Shoprite,
Africa’s biggest grocer, is ramping up its expansion across the
continent with 44 new outlets in Nigeria and 21 in Angola in the next
three to four years as its core South African consumer base grapples
with high personal debt levels and growing fuel and transport costs.
The Chief Executive, Shoprite, Mr. Whitey Basson, was quoted in a Bloomberg
report on Tuesday to have said the company saw scope for the new
outlets in oil-rich Nigeria and Angola in the next three to four years.
The report stated that nearly half of
South Africans failed to pay back their debts for three straight months
this year, prompting banks to tighten their lending criteria, while a
weaker rand currency fuelled inflation and higher petrol prices.
“It’s tough out there,” Shoprite deputy
managing director, Carel Goosen, said at the presentation of the
company’s full-year results.
Cape Town-based Shoprite, which reported
an 11 per cent rise in full-year profit that fell slightly short of
market expectations, said it could double its stores outside of South
Africa in the next four years.
Shoprite has 153 supermarkets in 16
countries outside South Africa. Those foreign outlets registered a 28
per cent jump in sales in the 12 months to the end of June, nearly three
times the rate of growth in its home market during the same period.
After more than two years as an investor
favourite, South African retailers are fast falling out of favour due
to concern that high personal debt levels and reluctance among banks to
lend more will squeeze spending in Africa’s biggest economy.
South African retail sales grew by a
smaller-than-expected 1.9 per cent in June, data from the government
statistics office showed last week.
Shares in Shoprite, which are down about
20 per cent this year, gained 3.3 per cent to 166.73 rand in what
analysts said was a recovery from oversold levels and optimism that its
Africa focus would help it ride a slowdown in consumer spending.
“In Shoprite, you have a company that’s
still growing profits and paying dividends even in a tough environment,
and the results were not that far away from the consensus,” said Reuben
Bleeders, an analyst at Cape Town-based Gryphon Asset Management.

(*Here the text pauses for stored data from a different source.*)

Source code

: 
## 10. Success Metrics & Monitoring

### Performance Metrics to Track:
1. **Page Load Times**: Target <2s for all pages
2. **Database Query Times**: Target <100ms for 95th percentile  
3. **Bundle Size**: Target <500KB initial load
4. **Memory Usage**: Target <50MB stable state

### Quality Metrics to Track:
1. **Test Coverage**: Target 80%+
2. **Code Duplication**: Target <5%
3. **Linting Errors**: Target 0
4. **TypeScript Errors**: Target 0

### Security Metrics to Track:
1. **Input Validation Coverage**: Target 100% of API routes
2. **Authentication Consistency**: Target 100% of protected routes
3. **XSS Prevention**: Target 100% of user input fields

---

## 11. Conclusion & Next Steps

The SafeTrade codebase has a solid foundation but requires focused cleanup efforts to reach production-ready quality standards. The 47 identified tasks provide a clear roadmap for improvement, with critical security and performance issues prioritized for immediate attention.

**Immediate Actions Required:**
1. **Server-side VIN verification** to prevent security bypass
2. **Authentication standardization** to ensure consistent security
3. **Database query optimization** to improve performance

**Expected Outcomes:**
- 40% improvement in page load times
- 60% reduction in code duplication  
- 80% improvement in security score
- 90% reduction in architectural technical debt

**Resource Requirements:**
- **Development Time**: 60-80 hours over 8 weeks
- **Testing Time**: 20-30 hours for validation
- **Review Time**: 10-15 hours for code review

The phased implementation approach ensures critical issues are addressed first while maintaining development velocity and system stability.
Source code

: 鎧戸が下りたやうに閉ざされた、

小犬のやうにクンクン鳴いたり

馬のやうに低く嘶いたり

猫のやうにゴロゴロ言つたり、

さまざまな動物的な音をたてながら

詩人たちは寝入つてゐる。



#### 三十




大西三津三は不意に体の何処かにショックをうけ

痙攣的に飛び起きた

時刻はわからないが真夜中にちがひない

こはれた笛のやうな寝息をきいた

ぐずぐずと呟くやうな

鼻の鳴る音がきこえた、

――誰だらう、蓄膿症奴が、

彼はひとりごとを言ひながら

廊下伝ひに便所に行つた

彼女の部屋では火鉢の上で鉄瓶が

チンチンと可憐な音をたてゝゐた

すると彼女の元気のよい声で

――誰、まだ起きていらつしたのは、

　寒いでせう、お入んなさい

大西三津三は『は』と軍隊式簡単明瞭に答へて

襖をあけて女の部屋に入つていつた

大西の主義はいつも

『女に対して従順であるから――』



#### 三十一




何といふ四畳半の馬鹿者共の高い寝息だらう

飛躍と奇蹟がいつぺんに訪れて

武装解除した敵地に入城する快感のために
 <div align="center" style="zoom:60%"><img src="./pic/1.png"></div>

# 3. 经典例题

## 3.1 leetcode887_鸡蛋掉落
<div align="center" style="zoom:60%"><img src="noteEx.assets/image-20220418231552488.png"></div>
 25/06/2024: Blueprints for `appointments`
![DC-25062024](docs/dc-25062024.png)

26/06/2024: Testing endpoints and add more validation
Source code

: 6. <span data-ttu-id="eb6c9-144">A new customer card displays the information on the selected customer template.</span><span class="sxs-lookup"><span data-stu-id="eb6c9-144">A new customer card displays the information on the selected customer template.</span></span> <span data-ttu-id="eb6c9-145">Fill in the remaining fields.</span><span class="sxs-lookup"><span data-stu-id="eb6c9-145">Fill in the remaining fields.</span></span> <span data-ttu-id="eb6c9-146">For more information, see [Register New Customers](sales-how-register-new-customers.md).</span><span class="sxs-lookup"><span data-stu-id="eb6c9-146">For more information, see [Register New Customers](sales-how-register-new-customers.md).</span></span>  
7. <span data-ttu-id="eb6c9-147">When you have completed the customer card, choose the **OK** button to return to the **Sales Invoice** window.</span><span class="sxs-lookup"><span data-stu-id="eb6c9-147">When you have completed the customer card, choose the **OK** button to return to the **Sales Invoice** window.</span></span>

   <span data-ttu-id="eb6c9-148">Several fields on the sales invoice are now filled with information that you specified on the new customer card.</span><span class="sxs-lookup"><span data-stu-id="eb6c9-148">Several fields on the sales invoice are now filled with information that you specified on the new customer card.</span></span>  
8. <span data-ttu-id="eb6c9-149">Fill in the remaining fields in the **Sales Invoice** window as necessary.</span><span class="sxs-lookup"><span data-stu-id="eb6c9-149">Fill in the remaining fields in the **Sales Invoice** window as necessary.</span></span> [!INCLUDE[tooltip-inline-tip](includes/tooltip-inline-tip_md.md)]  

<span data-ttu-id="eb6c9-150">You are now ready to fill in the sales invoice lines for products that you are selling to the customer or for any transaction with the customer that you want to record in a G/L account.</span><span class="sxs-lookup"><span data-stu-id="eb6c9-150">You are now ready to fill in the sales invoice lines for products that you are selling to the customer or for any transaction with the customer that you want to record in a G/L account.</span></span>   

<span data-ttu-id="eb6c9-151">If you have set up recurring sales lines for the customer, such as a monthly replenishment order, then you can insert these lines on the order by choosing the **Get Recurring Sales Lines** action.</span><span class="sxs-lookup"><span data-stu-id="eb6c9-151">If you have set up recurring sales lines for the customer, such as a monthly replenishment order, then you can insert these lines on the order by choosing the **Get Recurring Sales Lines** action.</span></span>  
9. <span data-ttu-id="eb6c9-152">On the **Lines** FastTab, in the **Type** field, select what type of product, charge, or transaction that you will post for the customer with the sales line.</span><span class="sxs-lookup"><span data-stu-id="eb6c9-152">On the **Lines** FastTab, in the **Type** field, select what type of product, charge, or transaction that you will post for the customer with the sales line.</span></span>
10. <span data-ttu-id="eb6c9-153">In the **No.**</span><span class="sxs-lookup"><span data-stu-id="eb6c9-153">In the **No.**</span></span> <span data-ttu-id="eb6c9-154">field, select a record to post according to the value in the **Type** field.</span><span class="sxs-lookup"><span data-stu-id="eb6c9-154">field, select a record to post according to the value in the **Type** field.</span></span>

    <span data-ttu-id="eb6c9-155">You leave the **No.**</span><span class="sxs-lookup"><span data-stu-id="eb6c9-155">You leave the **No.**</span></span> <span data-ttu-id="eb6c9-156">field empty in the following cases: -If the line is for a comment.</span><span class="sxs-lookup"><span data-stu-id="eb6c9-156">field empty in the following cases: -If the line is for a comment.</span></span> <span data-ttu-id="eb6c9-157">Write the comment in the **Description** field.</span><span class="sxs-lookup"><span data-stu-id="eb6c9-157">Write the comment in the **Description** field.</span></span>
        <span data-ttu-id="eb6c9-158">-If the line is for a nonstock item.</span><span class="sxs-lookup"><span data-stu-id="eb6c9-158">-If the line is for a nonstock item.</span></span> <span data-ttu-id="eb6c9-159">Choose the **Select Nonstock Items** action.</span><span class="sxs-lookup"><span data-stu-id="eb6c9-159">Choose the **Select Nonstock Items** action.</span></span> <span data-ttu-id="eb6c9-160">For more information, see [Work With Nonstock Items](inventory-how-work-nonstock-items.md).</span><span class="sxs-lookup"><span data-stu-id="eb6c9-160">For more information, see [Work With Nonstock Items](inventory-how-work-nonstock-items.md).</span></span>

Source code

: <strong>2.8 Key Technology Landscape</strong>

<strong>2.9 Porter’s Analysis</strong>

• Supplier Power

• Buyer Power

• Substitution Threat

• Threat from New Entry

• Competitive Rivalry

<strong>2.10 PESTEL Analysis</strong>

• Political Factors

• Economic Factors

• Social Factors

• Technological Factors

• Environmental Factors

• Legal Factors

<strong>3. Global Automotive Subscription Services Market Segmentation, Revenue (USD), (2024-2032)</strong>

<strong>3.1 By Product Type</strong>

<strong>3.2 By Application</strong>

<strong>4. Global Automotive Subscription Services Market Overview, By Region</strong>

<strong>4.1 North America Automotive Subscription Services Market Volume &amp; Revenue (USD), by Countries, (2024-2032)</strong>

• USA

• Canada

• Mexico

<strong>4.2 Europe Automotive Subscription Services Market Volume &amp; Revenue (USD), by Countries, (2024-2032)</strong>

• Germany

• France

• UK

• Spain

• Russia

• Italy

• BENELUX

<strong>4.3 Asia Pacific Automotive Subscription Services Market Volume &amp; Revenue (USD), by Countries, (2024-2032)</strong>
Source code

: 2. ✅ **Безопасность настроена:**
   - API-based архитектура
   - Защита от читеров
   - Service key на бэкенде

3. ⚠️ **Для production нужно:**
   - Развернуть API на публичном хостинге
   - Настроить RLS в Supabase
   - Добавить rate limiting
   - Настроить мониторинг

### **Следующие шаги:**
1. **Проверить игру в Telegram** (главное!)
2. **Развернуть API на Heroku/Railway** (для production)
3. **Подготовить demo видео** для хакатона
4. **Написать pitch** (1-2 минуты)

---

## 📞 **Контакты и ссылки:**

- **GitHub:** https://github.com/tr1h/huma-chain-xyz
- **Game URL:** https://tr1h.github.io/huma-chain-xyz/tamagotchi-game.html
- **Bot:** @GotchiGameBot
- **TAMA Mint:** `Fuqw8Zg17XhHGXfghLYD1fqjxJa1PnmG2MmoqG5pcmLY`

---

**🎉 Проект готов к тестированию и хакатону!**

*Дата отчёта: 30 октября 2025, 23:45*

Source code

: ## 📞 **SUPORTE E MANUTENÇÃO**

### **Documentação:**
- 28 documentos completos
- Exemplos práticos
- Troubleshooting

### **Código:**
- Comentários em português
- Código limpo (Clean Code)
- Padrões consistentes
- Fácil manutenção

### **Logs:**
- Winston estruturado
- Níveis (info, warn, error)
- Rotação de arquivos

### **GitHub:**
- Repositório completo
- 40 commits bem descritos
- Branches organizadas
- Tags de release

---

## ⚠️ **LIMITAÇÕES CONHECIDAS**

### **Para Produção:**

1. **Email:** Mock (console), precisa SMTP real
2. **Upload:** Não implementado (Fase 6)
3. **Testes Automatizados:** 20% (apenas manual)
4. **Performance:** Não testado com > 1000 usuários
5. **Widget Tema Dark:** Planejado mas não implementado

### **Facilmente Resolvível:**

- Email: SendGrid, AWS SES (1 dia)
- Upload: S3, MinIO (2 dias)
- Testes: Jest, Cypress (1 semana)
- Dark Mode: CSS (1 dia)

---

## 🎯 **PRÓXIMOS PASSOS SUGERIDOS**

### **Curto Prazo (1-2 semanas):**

The stock is trading close to its
intrinsic value, according to Thomson Reuters StarMine valuation model,
which takes into account the company’s most likely earning trajectory
over the next five years.
Shoprite posted an 11 per cent rise in
headline earnings per share to 675.4 cents in the year to the end of
June, a touch below the 681 cents forecast in a Reuters poll of 11 analysts.